Na Carruagem do Silêncio

Instalei-me na carruagem do silêncio, pedi ao cocheiro que conduzisse sem pressa e sem atropelo. Guiasse com delicadeza e ternura, não havia hora de chegada, importante era não ter pressa. Os cavalos que traçassem o roteiro, escolhessem os caminhos, definissem a velocidade conveniente, mas tudo em silêncio, respeitoso silêncio.

Estava terminantemente proibido perturbar o ciciar dos passarinhos, o arrulho das pombas, a cantiga amorosa das cigarras, enfim todos os cantos da natureza que afagam nossos sonhos e iluminam nossas esperanças…

Eu queria ver e ouvir tudo! Afinal, tantas vezes nos distraímos, somos relapsos, frios e indiferentes, nos esquecemos de olhar e ver, com os olhos da alma, o lado belo da vida e do mundo. Ouvir sua música, sua poesia, viver o espetáculo gratuito de todas as luas em todos os lugares. Eu queria admirar as quaresmeiras floridas vestidas de suas cores cambiantes disputando o concurso de beleza com os manacás, roseiras, primaveras e alamandas, os beijos pressurosos das tranquilas borboletas bailarinas e dos buliçosos colibris na manhã estival.

Iniciamos a jornada. Uma jornada sentimental seguindo as regras estabelecidas. Os cavalos pisavam tão macio, tão macio que parecia estarem de sapatilhas. A rigor, não pisavam, faziam cafuné com suas patas delicadas no chão, ao longo do caminho fresco e ensombrado na manhã celestial.
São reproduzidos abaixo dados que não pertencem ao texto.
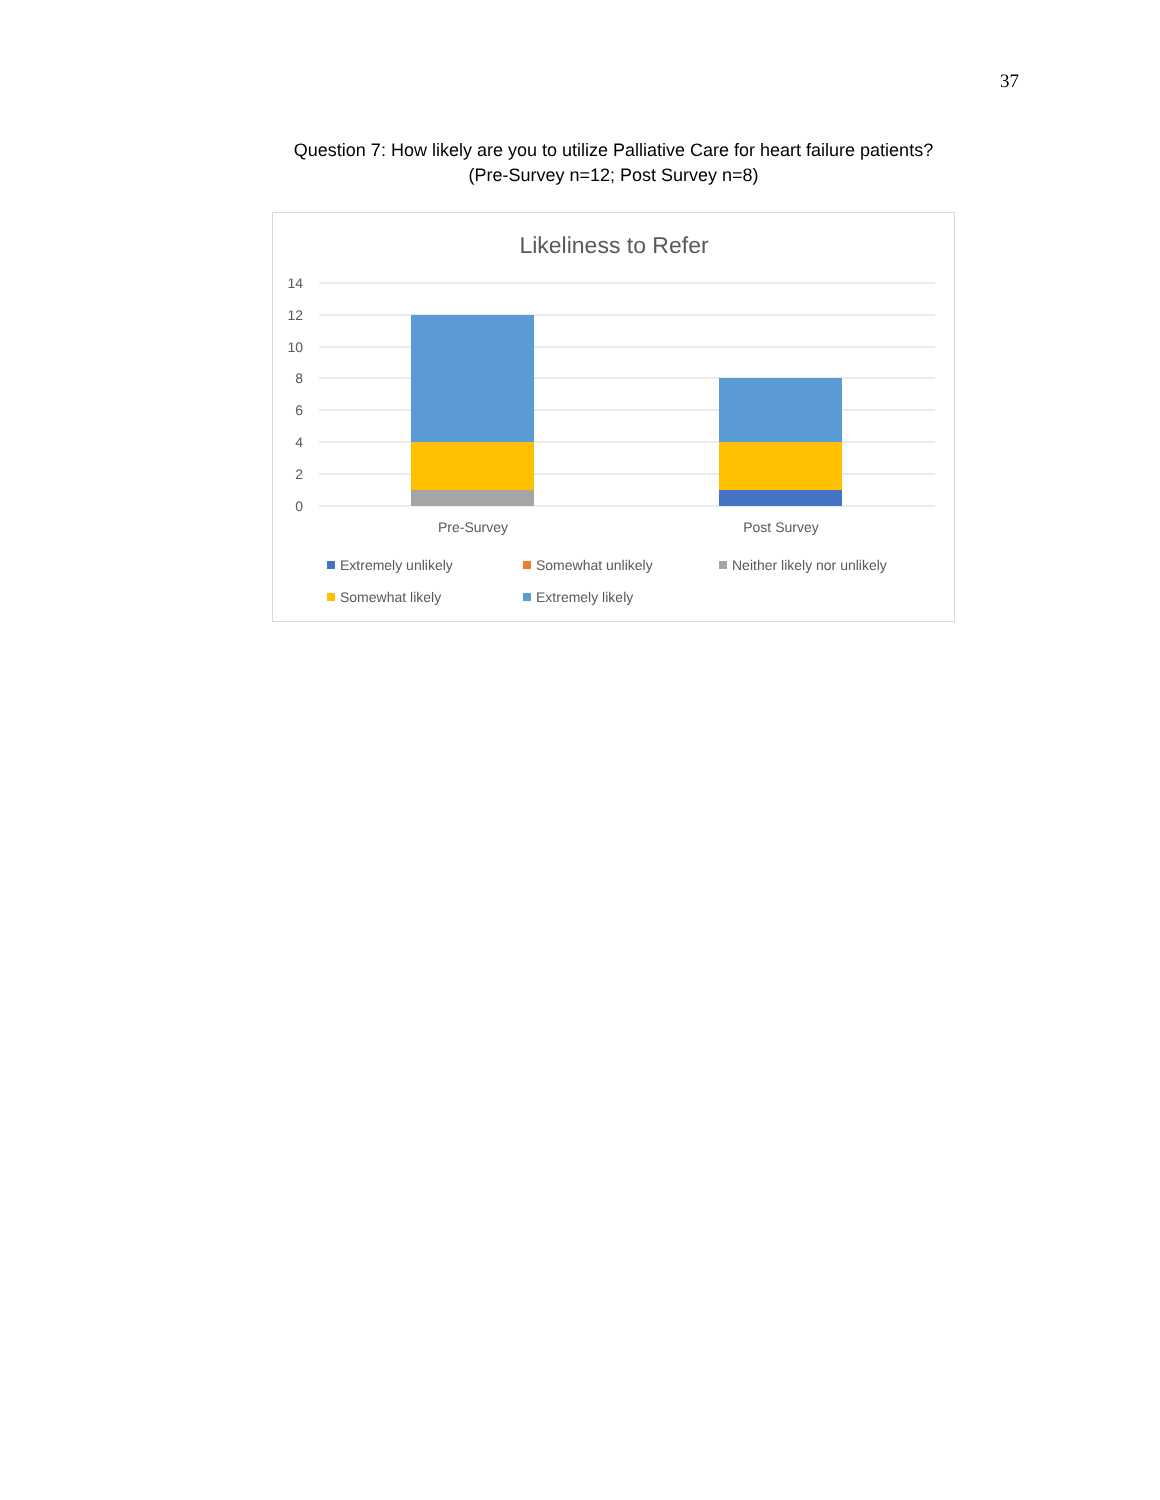37
Question 7: How likely are you to utilize Palliative Care for heart failure patients?
(Pre-Survey n=12; Post Survey n=8)
Likeliness to Refer
14
12
10
8
6
4
2
0
Pre-Survey
Post Survey
Extremely unlikely
Somewhat unlikely
Neither likely nor unlikely
Somewhat likely
Extremely likely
Caminhavam e dançavam quase levitando no ritmo alucinante da “Valsa das Flores” de Tchaikovsky que a alvorada derramava nos corações enternecidos.

E o cocheiro fardado mantinha-se sentado, ereto e imperturbável, na boleia, quepe solene, mergulhado numa quietude de estátua, apreciando a coreografia dos misteriosos cavalos alados a puxarem nossa estranha carruagem do silêncio. Creio que ele sonhava acordado em pleno alvorecer do verão. Como é bom viajar assim! Esquecemos as dores e as tristezas.
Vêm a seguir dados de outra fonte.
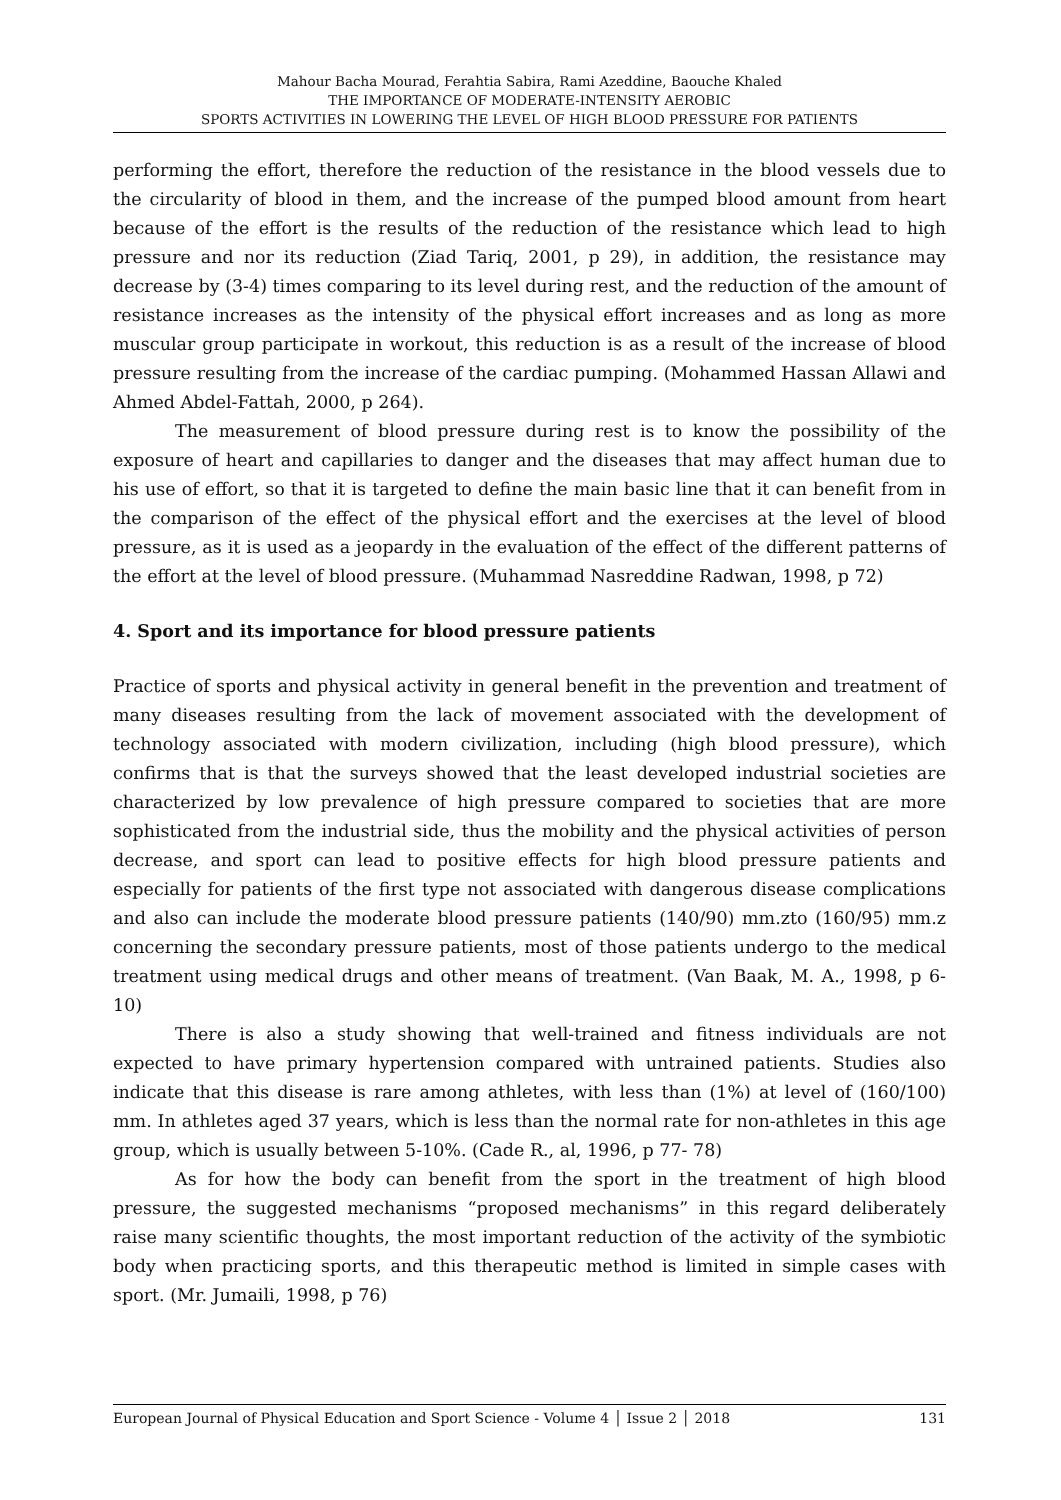Mahour Bacha Mourad, Ferahtia Sabira, Rami Azeddine, Baouche Khaled
THE IMPORTANCE OF MODERATE-INTENSITY AEROBIC
SPORTS ACTIVITIES IN LOWERING THE LEVEL OF HIGH BLOOD PRESSURE FOR PATIENTS
performing the effort, therefore the reduction of the resistance in the blood vessels due to the circularity of blood in them, and the increase of the pumped blood amount from heart because of the effort is the results of the reduction of the resistance which lead to high pressure and nor its reduction (Ziad Tariq, 2001, p 29), in addition, the resistance may decrease by (3-4) times comparing to its level during rest, and the reduction of the amount of resistance increases as the intensity of the physical effort increases and as long as more muscular group participate in workout, this reduction is as a result of the increase of blood pressure resulting from the increase of the cardiac pumping. (Mohammed Hassan Allawi and Ahmed Abdel-Fattah, 2000, p 264).
The measurement of blood pressure during rest is to know the possibility of the exposure of heart and capillaries to danger and the diseases that may affect human due to his use of effort, so that it is targeted to define the main basic line that it can benefit from in the comparison of the effect of the physical effort and the exercises at the level of blood pressure, as it is used as a jeopardy in the evaluation of the effect of the different patterns of the effort at the level of blood pressure. (Muhammad Nasreddine Radwan, 1998, p 72)
4. Sport and its importance for blood pressure patients
Practice of sports and physical activity in general benefit in the prevention and treatment of many diseases resulting from the lack of movement associated with the development of technology associated with modern civilization, including (high blood pressure), which confirms that is that the surveys showed that the least developed industrial societies are characterized by low prevalence of high pressure compared to societies that are more sophisticated from the industrial side, thus the mobility and the physical activities of person decrease, and sport can lead to positive effects for high blood pressure patients and especially for patients of the first type not associated with dangerous disease complications and also can include the moderate blood pressure patients (140/90) mm.zto (160/95) mm.z concerning the secondary pressure patients, most of those patients undergo to the medical treatment using medical drugs and other means of treatment. (Van Baak, M. A., 1998, p 6-10)
There is also a study showing that well-trained and fitness individuals are not expected to have primary hypertension compared with untrained patients. Studies also indicate that this disease is rare among athletes, with less than (1%) at level of (160/100) mm. In athletes aged 37 years, which is less than the normal rate for non-athletes in this age group, which is usually between 5-10%. (Cade R., al, 1996, p 77- 78)
As for how the body can benefit from the sport in the treatment of high blood pressure, the suggested mechanisms “proposed mechanisms” in this regard deliberately raise many scientific thoughts, the most important reduction of the activity of the symbiotic body when practicing sports, and this therapeutic method is limited in simple cases with sport. (Mr. Jumaili, 1998, p 76)
European Journal of Physical Education and Sport Science - Volume 4 │ Issue 2 │ 2018 131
Mas eis que a viagem chega ao fim. Foi tão fugaz. Foi uma fuga? Vi flores em profusão. Senti aromas na manhã luminosa e ouvi aves canoras saltitando nas ramagens orvalhadas, o sol se levantando placidamente no céu cristalino de janeiro para a alegria das aves.

Desci da generosa carruagem do silêncio, despedi-me do atencioso cocheiro engalanado e dos cavalos alados. Agradeci os inesquecíveis momentos vividos e quando pisei no chão… acordei!